We enter an uninhabited and wild world that stands out above the reality we were living in, but it has been traversed by the peoples who have succeeded there for a long time.
We stop at the small Ponte dos Portos, which is believed to have been built by the Celts as part of the road network that connected these stops to the imminent north of Galicia.
A few hundred meters later, the green gives way to a vast multicolored meadow of yellow-green gorse, fern and purple heather.

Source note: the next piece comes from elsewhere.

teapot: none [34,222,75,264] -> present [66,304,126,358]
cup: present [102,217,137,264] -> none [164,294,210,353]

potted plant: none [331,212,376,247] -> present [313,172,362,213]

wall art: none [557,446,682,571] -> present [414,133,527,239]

In the eastern areas, herds of Cachaña and Barrosã cows share the tender pastures with others of semi-wild and aristocratic groves. Some are so averse to human incursions that, to avoid us, they gallop heartlessly, mane in the wind.
The fauna does not stop there. In another meander of the trail, with Galicia in sight, we come across a family of wild boars, also in a hurry. After some discussion, we agreed that, at least until they disappeared into the tall fetuses, a juvenile wolf was chasing them.
We continue along the plateau streak with Spain. We take a peek at one of the tapirs that endow the prolific megalithic field.
We are satisfied with the absence of mountain goats.
And we enjoy the sunset of a border promontory overlooking the armada of wind turbines that now rotate over the summits of the Serra da Peneda and Laboreiro.